— ФРАГМЕНТ ДОКУМЕНТА —
_____

Для меня каждый спектакль—это своего рода антропологический феномен. Я как будто гербарий собираю, только не из растений, а из определенных человеческих типов. Подробно исследую какой-то один слой действительности, например, то, как существуют сегодня старики, пенсионеры, как в спектакле «Долгая жизнь», или какими были шестидесятники, поколение наших родителей, как в «Звуке тишины». Мне важно, чтобы все было совершенно конкретно, точно, поэтому мы с актерами поехали на родину Шукшина, в село Сростки.
И какое там было самое сильное впечатление?
Оказалось, что и от гостеприимства можно устать. Там у всех сердца размером XXL. Подтвердилось мое подозрение, что Шукшин особенно ничего и не придумывал—просто талантливо рассказывал истории про своих односельчан. Некоторых из них мы встретили—они еще живы.
Судя по вашим постановкам, вас больше привлекают не какие-то исключительные личности, а самые обыкновенные люди—вот и «Латышские истории» в вашем театре рассказывают бывший моряк, воспитательница детского сада, солдат-контрактник.

_____

Можете дословно вернуть отрывок из фрагмента о спектаклях, начиная со слов «Оказалось, что и» и заканчивая словами «встретили—они еще живы.»?

— БЛОК ДАННЫХ —
_____

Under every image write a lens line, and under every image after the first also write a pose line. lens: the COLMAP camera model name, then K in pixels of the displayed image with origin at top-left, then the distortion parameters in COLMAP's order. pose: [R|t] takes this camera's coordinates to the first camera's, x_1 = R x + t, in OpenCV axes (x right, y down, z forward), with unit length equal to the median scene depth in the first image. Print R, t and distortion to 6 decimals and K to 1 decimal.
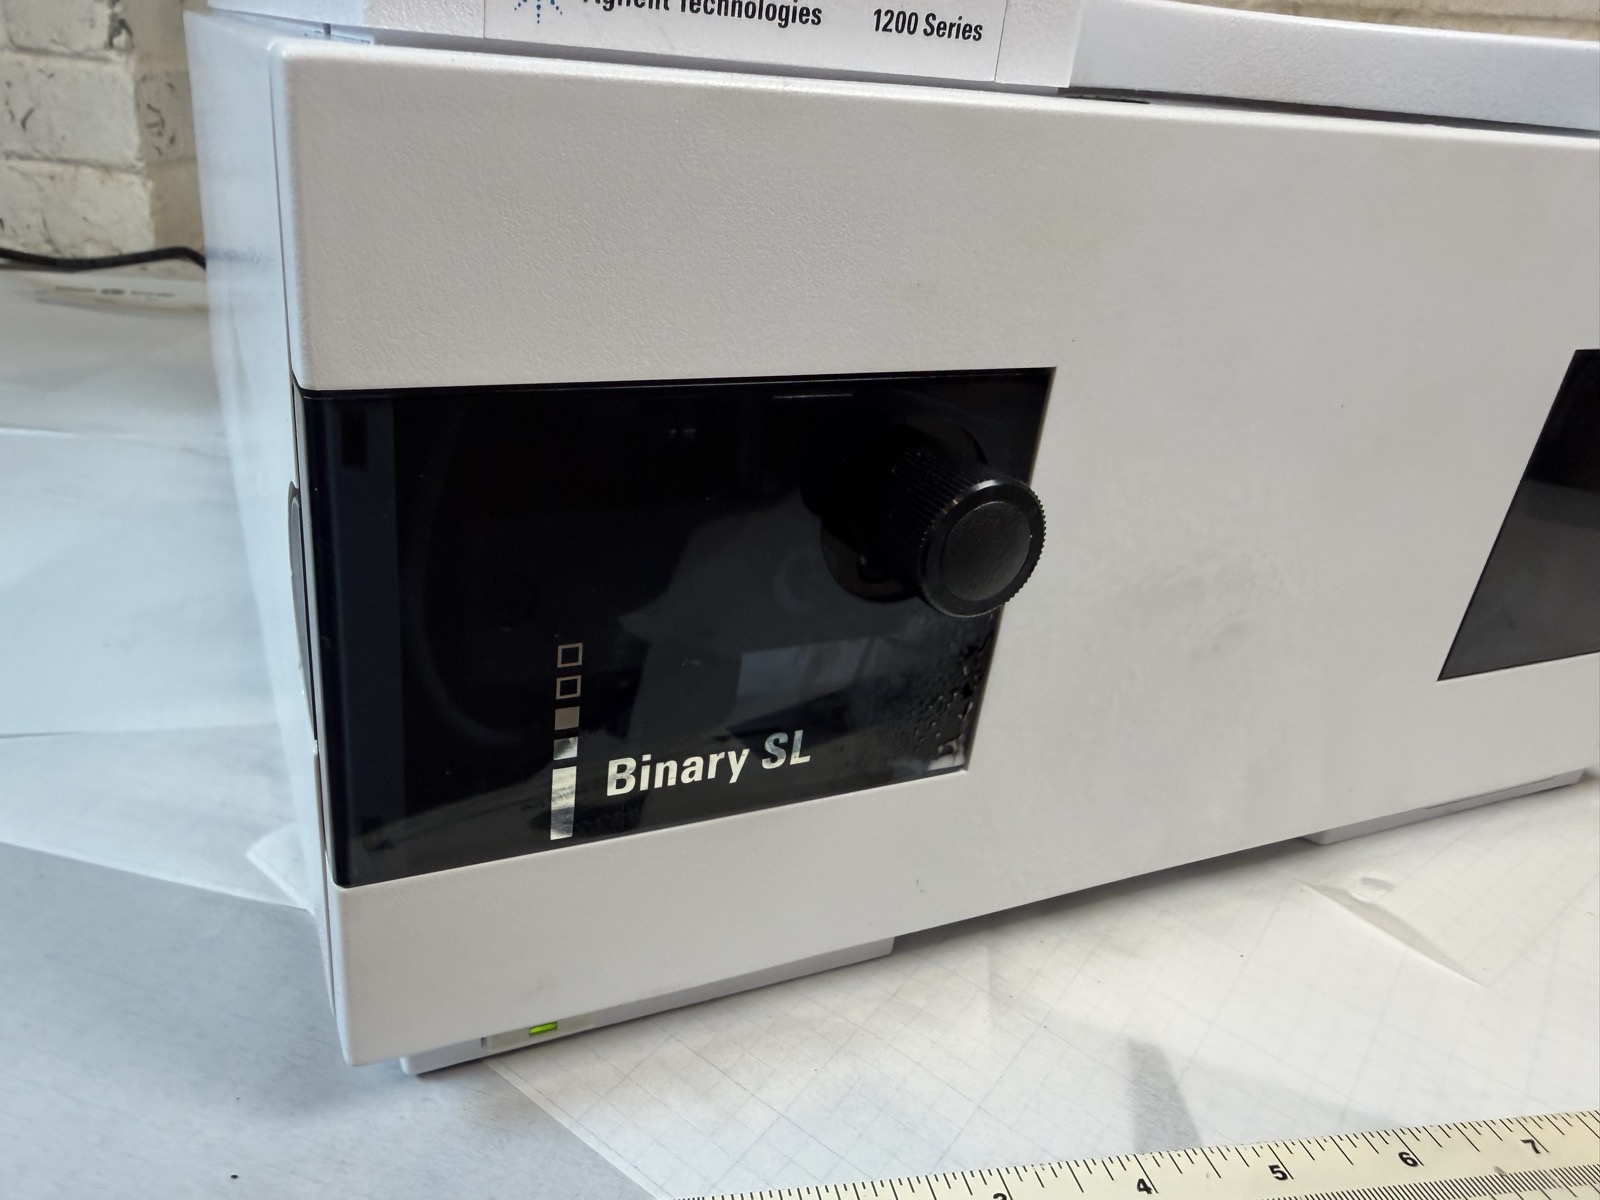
lens RADIAL K [[1149.6, 0, 703.6], [0, 1149.6, 598.8], [0, 0, 1]] dist [0.003992, -0.001794]
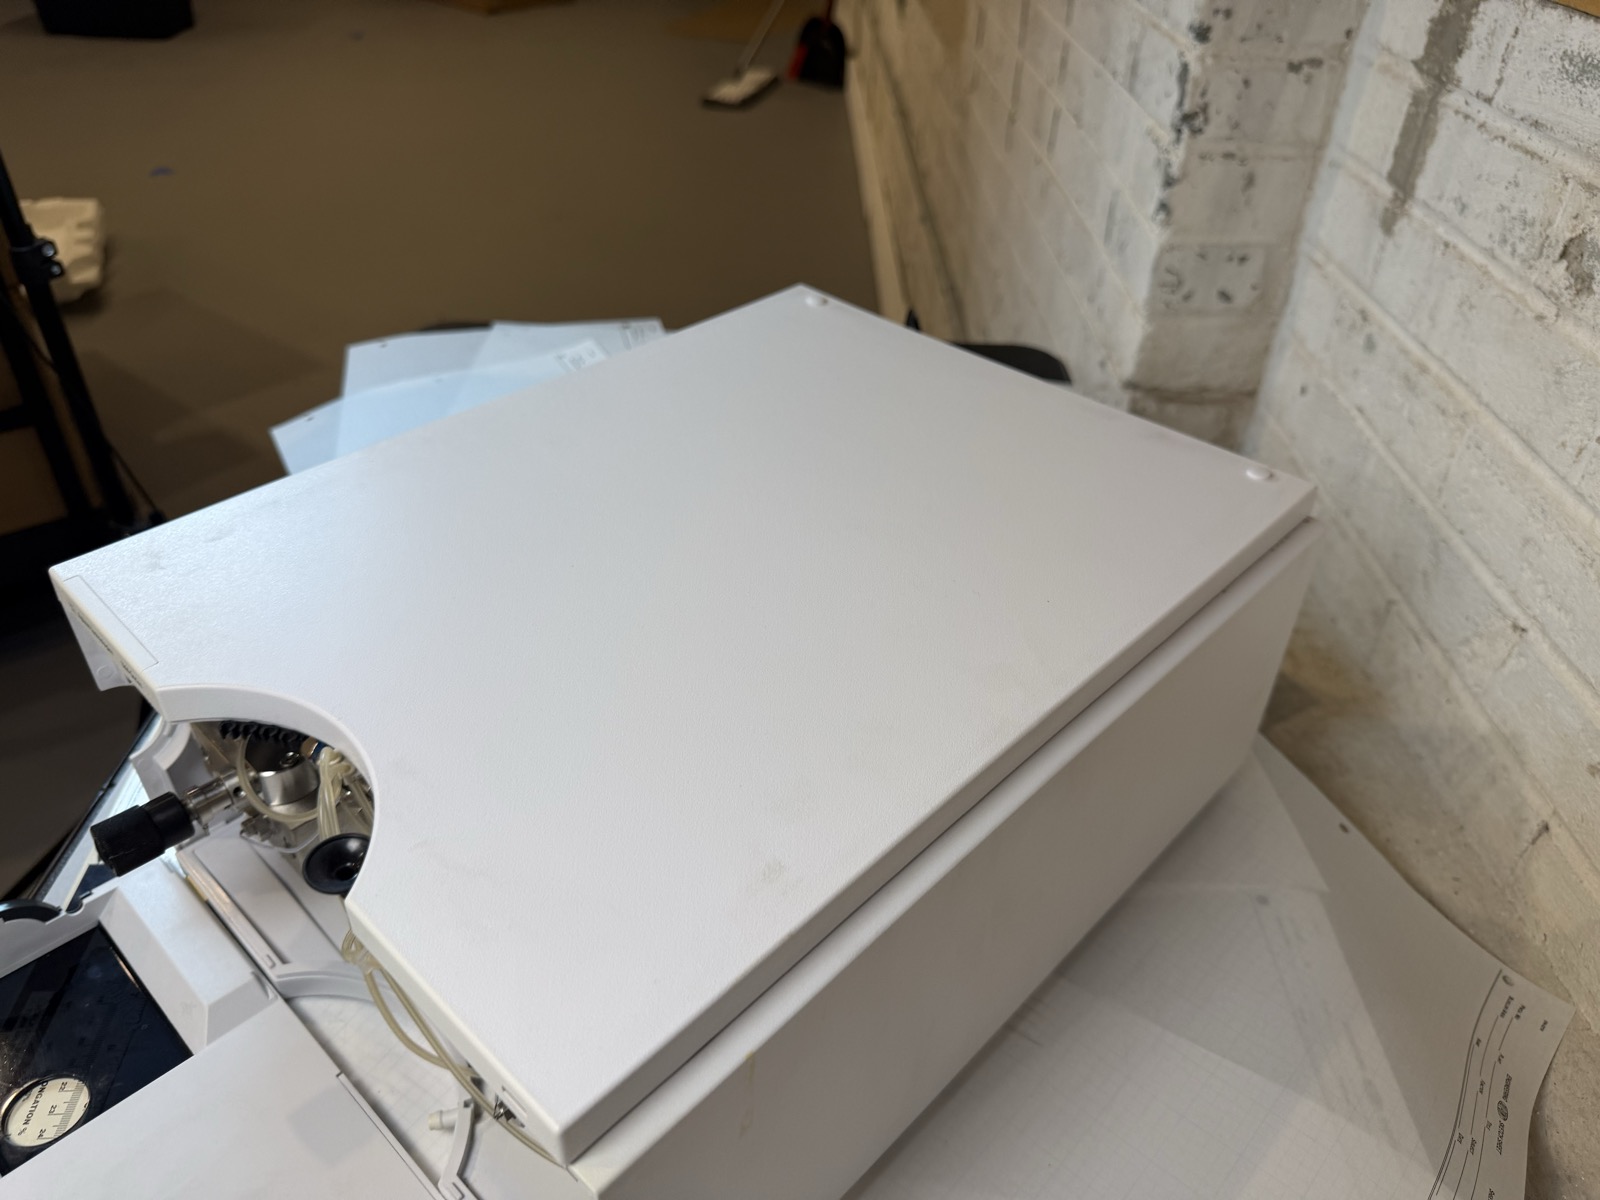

_____

— ПОЛЕ ОТВЕТА —
Оказалось, что и от гостеприимства можно устать. Там у всех сердца размером XXL. Подтвердилось мое подозрение, что Шукшин особенно ничего и не придумывал—просто талантливо рассказывал истории про своих односельчан. Некоторых из них мы встретили—они еще живы.